A recent inquiry from a National Assembly delegate urged the State Bank of Vietnam to devise solutions addressing challenges and attracting diverse sources of credit capital for forthcoming investments in transport infrastructure projects. The Governor of the State Bank emphasized the necessity of securing capital for transportation infrastructure projects, which demand substantial amounts over extended periods. However, the credit institution system primarily relies on short-term mobilized capital, posing limitations on large-volume and long-term lending due to safety ratio considerations in its operations. The Governor pointed to the US banking sector's experience, highlighting the risks and consequences associated with mobilizing short-term capital for medium and long-term loans. Consequently, policies for capital mobilization should encompass a broader spectrum of financial resources, both domestic and foreign.

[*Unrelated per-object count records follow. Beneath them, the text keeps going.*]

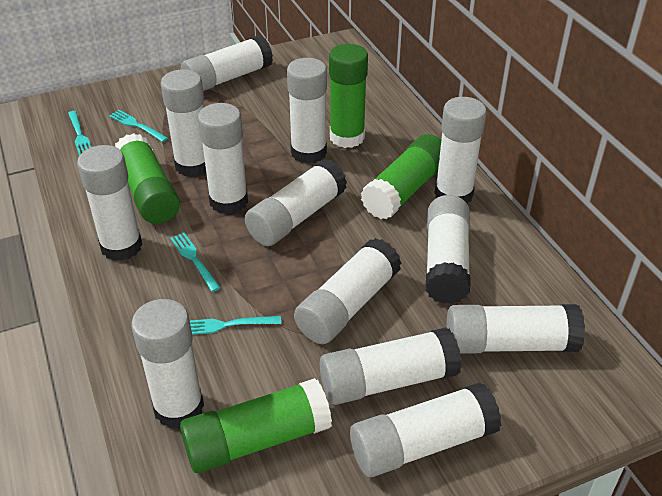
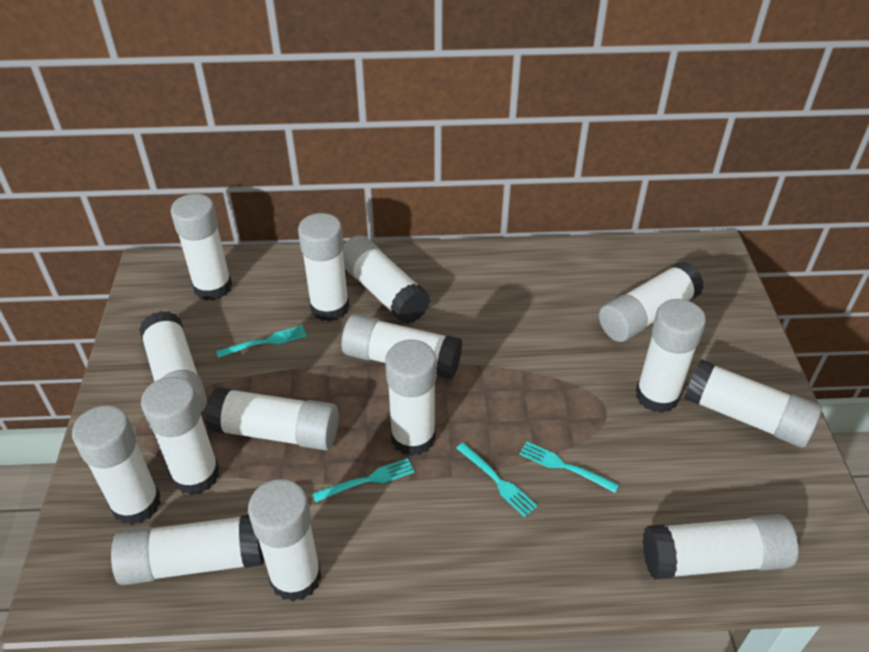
green glue stick: 4 -> 0
white glue stick: 13 -> 15

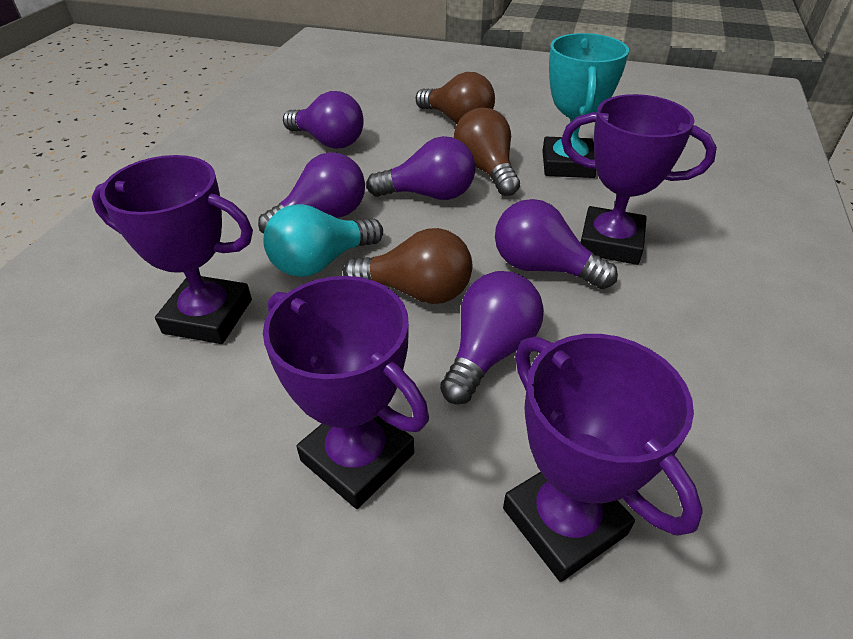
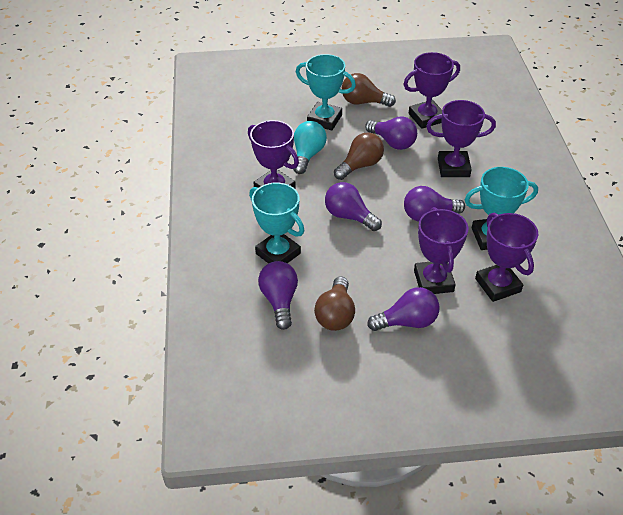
purple trophy: 4 -> 5
turquoise trophy: 1 -> 3

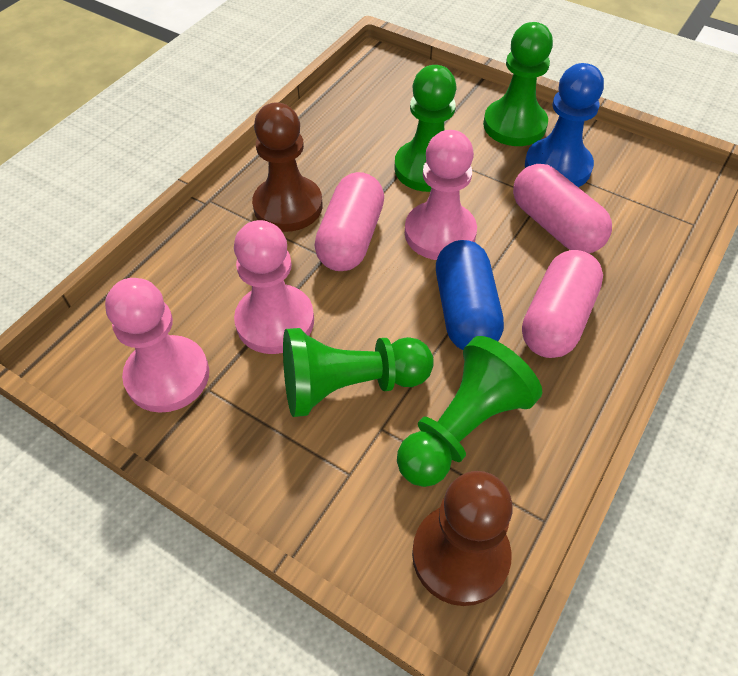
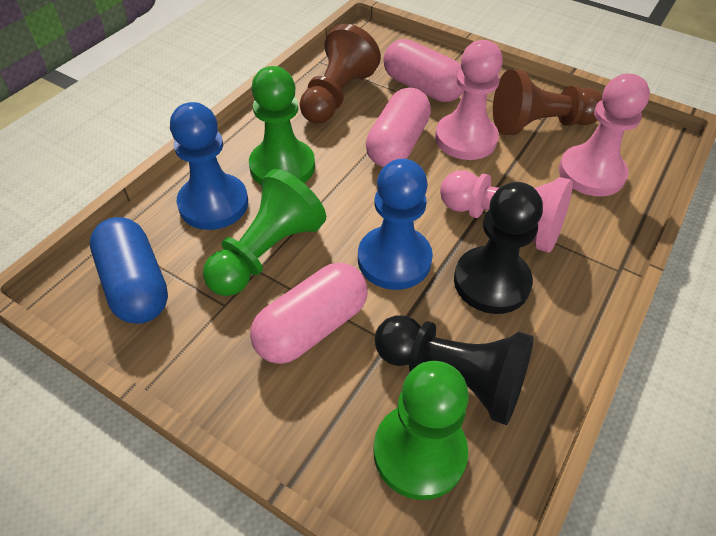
black pawn: 0 -> 2
blue pawn: 1 -> 2
green pawn: 4 -> 3

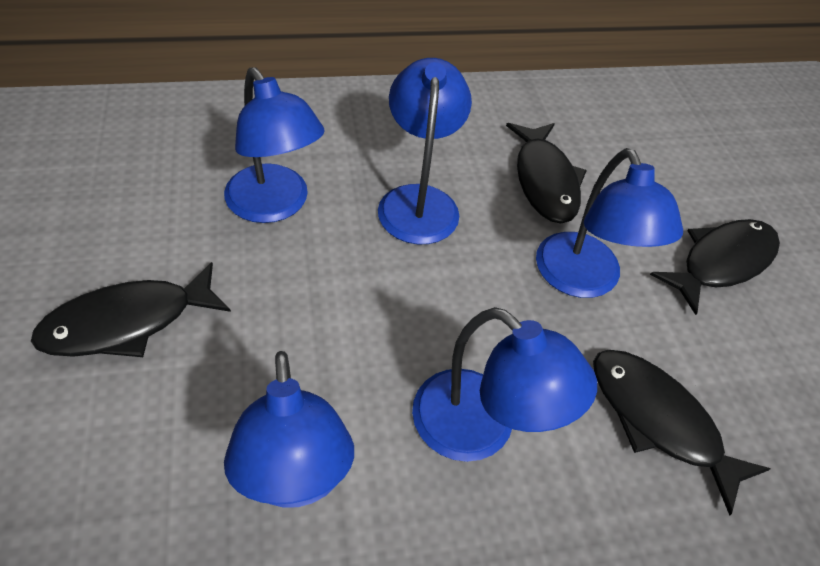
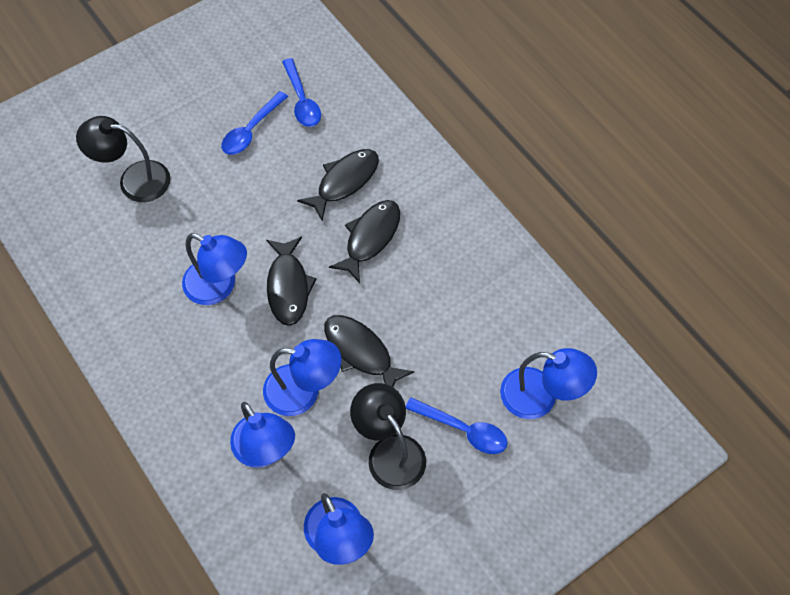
black lamp: 0 -> 2
blue spoon: 0 -> 3

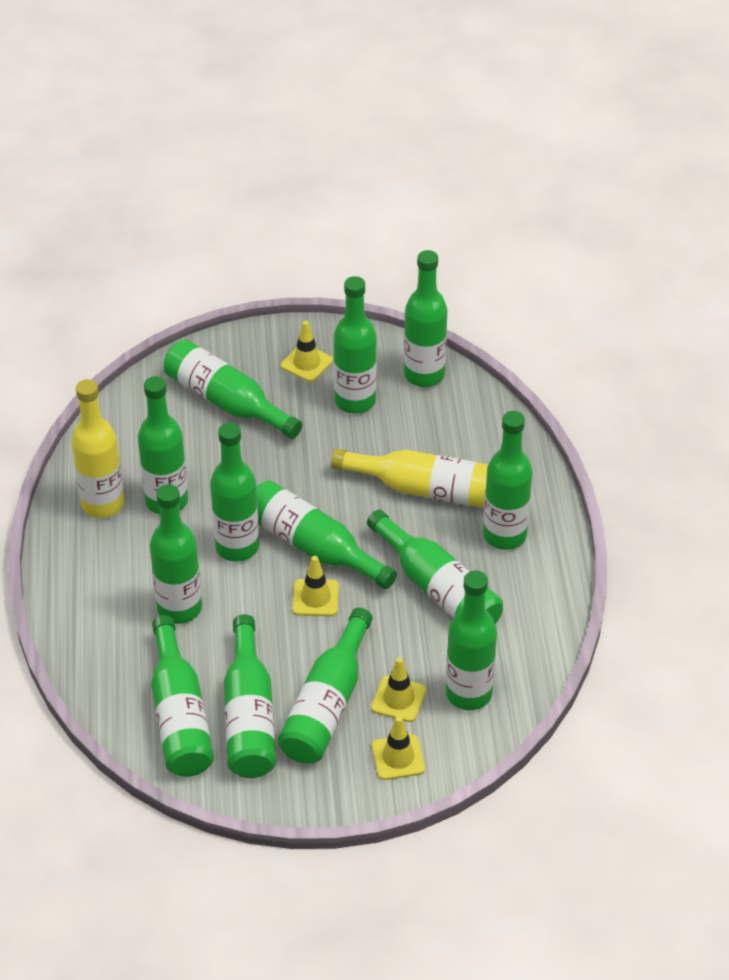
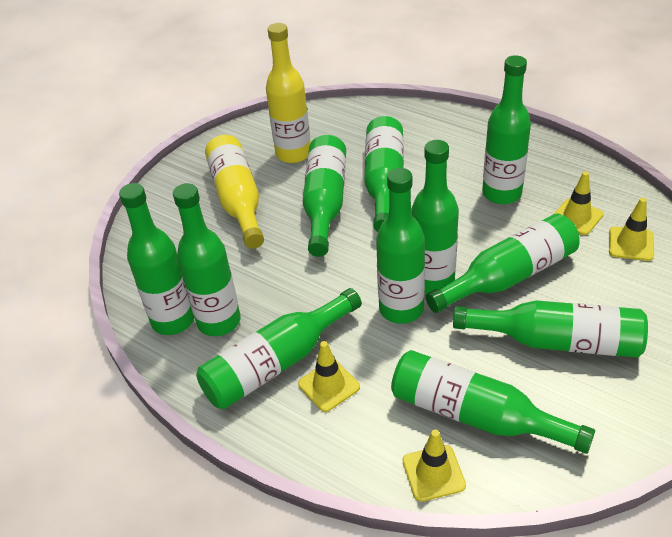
green bottle: 13 -> 11

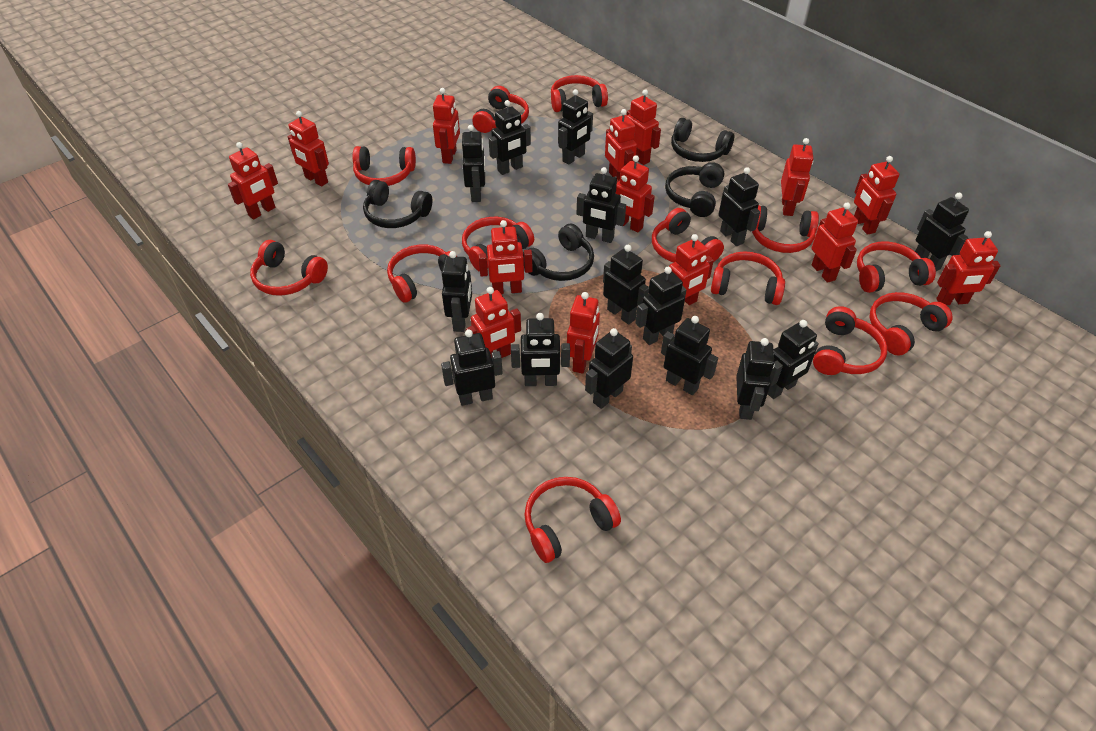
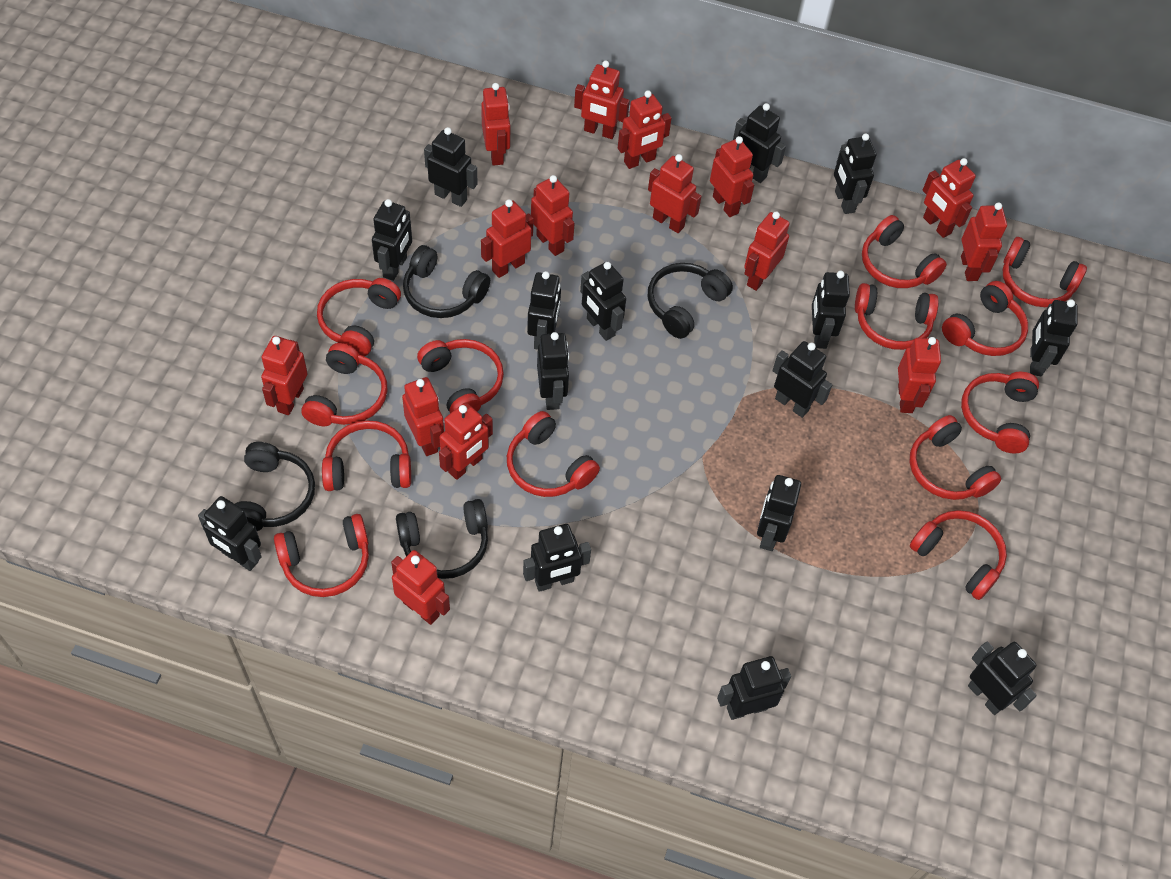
red robot: 14 -> 15

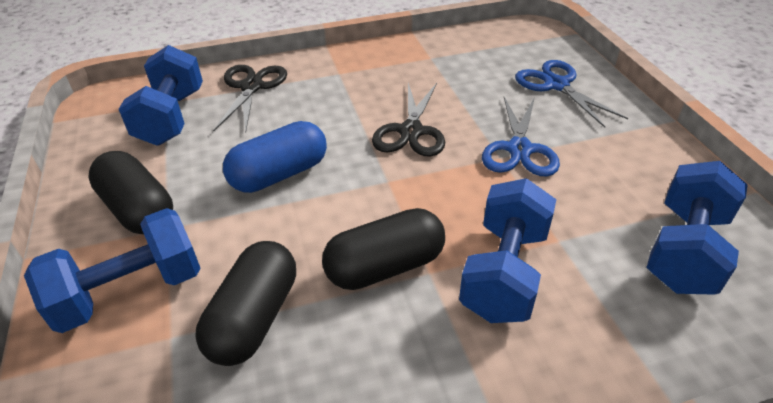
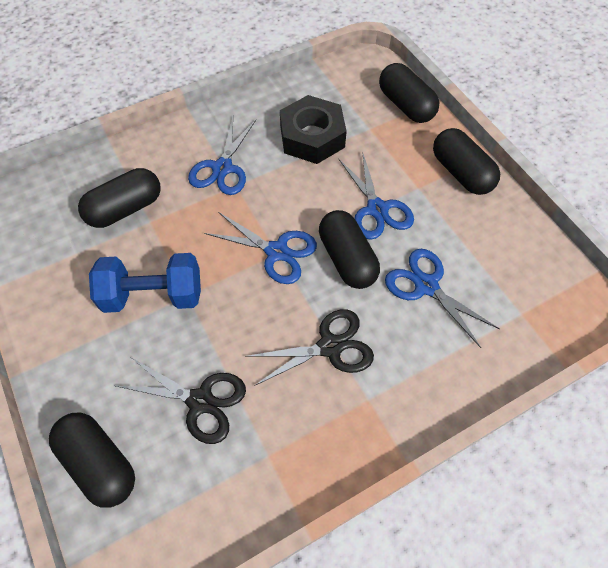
black capsule: 3 -> 5
black nut: 0 -> 1
blue capsule: 1 -> 0
blue dumbbell: 4 -> 1
blue scissors: 2 -> 4

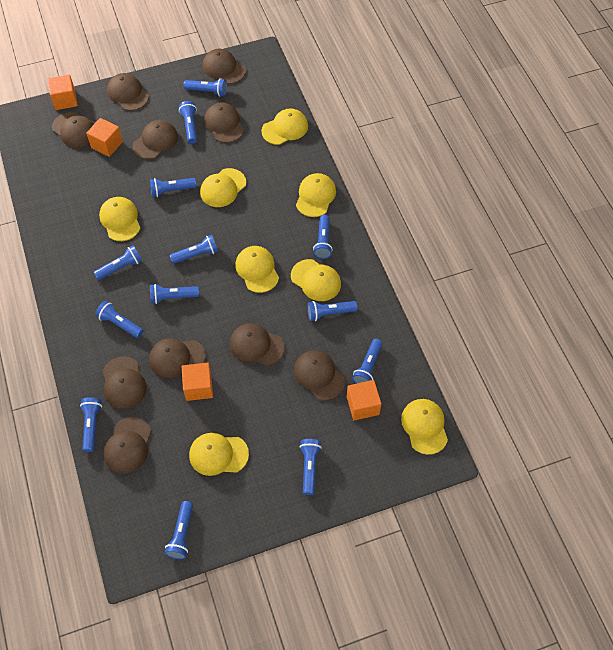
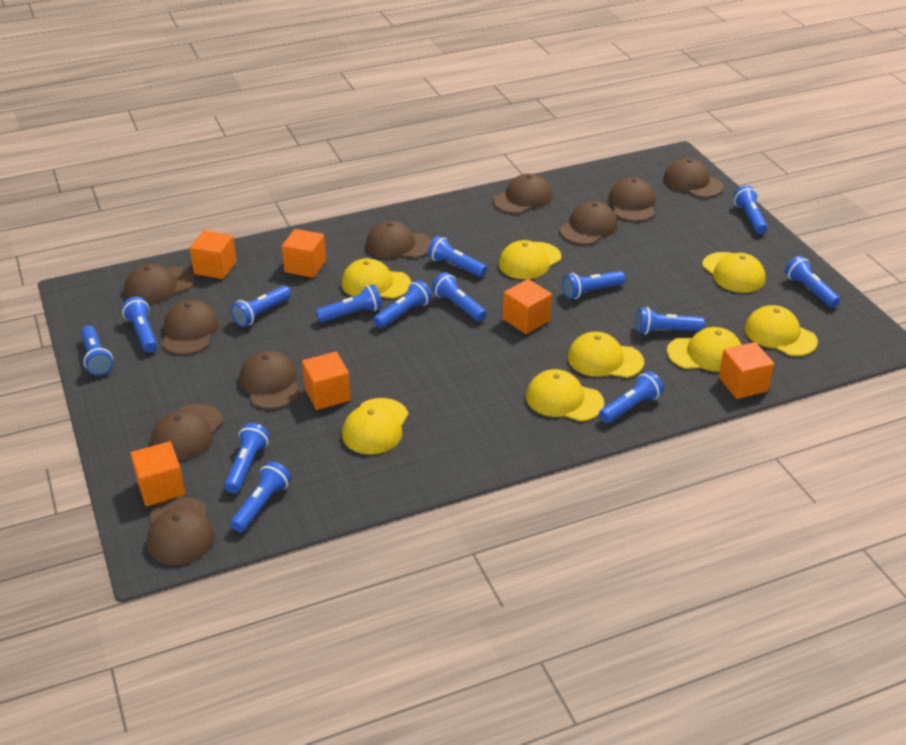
blue flashlight: 13 -> 14
orange cube: 4 -> 6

Experts underscore the persistent demand for projects under the Public-Private Partnership (PPP) model, including build-operate-transfer (BOT) and build-transfer (BT) forms. Addressing this demand requires a multifaceted approach. First, there is a need for the evaluation and planning of more standardized projects, coupled with contingency plans to mitigate risks if they arise. Second, there is an imperative to broaden the channels for capital mobilization. Drawing on international experience in implementing the PPP model, four primary sources of capital emerge: equity capital (15-20%), bank loan capital (40-50%), capital raised through bonds and corporate bonds (20-25%), and capital from international financial institutions (including Official Development Assistance - ODA - if available) and investment funds (10-15%). This diversification is crucial to ensure the stability and sustainability of financing for transport infrastructure projects in Vietnam.